MCD-CLIP: Multi-view Chest Disease Diagnosis with Disentangled CLIP

MCD-CLIP: Multi-view Chest Disease Diagnosis with Disentangled CLIP

Songyue Cai, Yujie Mo, Liang Peng, Yucheng Xie, Tao Tong, Xiaofeng Zhu

Proceedings of the Thirty-Fourth International Joint Conference on Artificial Intelligence
Main Track. Pages 702-710. https://doi.org/10.24963/ijcai.2025/79

Pre-trained methods for multi-view chest X-ray images have demonstrated impressive performance in chest disease diagnosis, but there are still some limitations that need to be addressed. Firstly, many pre-trained methods require full fine-tuning pre-trained models to induce significant computational resource usage and the prior knowledge destruction. Secondly, many pre-trained methods cannot efficiently balance consistency and complementarity among views, leading to information loss and performance degradation. To tackle these issues, we propose MCD-CLIP, a CLIP-based multi-view chest disease diagnosis method. It uses visual prompts and a Prompt-Aligner to align prompts across views, along with the additional text representation for efficient transfer. Moreover, we employ Adapters to disentangle the image representation, maintaining consistency and complementarity from different views. Experimental results on the chest X-ray dataset demonstrate that MCD-CLIP achieves comparable or better performance on a variety of tasks with 94.31% fewer tunable parameters compared to state-of-the-art methods. The source codes are released at https://github.com/YuzunoKawori/MCD-CLIP.
Keywords:
Computer Vision: CV: Transfer, low-shot, semi- and un- supervised learning   
Computer Vision: CV: Biomedical image analysis
Computer Vision: CV: Multimodal learning

☆ ☆ ☆ ☆ ☆

• WHAT YOU NEED TO DO:
**a)** Condense the MCD-CLIP paper paragraph that begins "Pre-trained methods for multi-view chest X-ray images" into a bulleted list, keeping its main facts.
**b)** List every author named on the MCD-CLIP paper page.
**c)** According to the MCD-CLIP paper page, what does MCD-CLIP use Adapters for?
The records that come next are separate material, distinct from the MCD-CLIP paper page.

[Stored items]
☆ ☆ ☆ ☆ ☆

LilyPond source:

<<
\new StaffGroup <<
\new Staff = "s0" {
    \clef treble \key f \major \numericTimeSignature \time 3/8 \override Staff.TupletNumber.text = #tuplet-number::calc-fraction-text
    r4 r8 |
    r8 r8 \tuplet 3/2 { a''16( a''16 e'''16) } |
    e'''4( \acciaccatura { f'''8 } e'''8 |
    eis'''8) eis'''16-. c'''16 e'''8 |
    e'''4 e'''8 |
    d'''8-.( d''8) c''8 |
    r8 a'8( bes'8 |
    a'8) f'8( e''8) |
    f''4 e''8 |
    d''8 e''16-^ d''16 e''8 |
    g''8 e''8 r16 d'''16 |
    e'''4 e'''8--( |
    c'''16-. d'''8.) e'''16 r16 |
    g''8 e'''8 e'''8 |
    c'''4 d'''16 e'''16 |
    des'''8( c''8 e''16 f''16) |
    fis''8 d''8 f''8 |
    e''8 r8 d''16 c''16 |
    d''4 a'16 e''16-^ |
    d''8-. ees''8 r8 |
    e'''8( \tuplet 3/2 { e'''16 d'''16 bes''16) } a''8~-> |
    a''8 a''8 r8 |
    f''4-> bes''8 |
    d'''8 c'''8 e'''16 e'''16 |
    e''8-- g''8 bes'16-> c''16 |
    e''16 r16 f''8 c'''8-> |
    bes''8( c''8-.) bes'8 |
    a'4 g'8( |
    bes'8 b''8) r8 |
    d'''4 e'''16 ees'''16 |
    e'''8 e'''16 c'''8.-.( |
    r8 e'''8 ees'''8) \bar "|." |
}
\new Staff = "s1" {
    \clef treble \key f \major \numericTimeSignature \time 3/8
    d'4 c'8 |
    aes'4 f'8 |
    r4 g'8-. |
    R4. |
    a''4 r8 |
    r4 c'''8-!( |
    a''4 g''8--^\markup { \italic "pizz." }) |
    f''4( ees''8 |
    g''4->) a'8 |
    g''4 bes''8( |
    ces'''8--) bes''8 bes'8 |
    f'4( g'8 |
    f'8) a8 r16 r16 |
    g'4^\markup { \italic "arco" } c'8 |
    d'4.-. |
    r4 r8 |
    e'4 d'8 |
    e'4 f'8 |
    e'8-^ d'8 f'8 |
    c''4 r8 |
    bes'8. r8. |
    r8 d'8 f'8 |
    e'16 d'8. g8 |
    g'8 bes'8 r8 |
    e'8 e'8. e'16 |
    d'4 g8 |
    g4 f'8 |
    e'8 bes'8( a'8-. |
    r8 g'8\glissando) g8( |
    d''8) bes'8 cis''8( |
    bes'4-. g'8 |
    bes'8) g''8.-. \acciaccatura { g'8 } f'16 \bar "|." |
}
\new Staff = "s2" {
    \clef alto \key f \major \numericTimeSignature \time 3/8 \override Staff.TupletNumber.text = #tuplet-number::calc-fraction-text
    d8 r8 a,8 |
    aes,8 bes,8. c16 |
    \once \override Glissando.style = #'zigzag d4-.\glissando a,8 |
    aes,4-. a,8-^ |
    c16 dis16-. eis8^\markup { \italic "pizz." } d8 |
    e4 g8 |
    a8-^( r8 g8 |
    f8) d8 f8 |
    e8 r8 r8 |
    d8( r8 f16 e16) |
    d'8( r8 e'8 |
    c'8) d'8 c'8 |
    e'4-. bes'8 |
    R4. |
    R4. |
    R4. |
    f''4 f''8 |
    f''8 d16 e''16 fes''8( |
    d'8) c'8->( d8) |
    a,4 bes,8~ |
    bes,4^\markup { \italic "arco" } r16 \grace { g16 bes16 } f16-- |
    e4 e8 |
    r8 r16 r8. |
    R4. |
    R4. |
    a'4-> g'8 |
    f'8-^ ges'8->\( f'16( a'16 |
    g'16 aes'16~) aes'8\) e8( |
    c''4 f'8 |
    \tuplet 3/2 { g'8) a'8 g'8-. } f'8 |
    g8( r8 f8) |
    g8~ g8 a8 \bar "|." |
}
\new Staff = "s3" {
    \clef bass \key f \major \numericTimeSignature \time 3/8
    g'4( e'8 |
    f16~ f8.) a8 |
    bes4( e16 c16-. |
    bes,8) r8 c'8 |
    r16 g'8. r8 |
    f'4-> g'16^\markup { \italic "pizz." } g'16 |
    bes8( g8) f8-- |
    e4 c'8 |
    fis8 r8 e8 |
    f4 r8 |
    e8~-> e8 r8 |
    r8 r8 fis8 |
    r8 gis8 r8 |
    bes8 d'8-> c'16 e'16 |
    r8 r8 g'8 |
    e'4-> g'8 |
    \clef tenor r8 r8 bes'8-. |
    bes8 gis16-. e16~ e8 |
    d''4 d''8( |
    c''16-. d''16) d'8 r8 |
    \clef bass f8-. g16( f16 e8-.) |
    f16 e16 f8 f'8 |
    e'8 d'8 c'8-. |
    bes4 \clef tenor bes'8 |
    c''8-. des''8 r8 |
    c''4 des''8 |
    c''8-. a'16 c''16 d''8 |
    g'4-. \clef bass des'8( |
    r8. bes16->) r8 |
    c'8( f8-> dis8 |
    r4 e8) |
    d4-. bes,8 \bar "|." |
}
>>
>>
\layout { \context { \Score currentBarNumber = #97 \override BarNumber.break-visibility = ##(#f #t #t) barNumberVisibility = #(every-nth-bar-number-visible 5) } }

☆ ☆ ☆ ☆ ☆

• TASK RESPONSES:
**a)**
- Pre-trained methods for multi-view chest X-ray images perform well in chest disease diagnosis but have limitations.
- Limitation 1: many require full fine-tuning of pre-trained models, which uses significant computational resources and destroys prior knowledge.
- Limitation 2: many cannot efficiently balance consistency and complementarity among views, causing information loss and performance degradation.
- MCD-CLIP is proposed as a CLIP-based multi-view chest disease diagnosis method.
- It uses visual prompts and a Prompt-Aligner to align prompts across views, plus an additional text representation for efficient transfer.
- Adapters disentangle the image representation to maintain consistency and complementarity across views.
- On the chest X-ray dataset, it achieves comparable or better performance on various tasks with 94.31% fewer tunable parameters than state-of-the-art methods.
- Source code: https://github.com/YuzunoKawori/MCD-CLIP.

**b)**
- Songyue Cai
- Yujie Mo
- Liang Peng
- Yucheng Xie
- Tao Tong
- Xiaofeng Zhu

**c)** Adapters disentangle the image representation, maintaining consistency and complementarity from different views.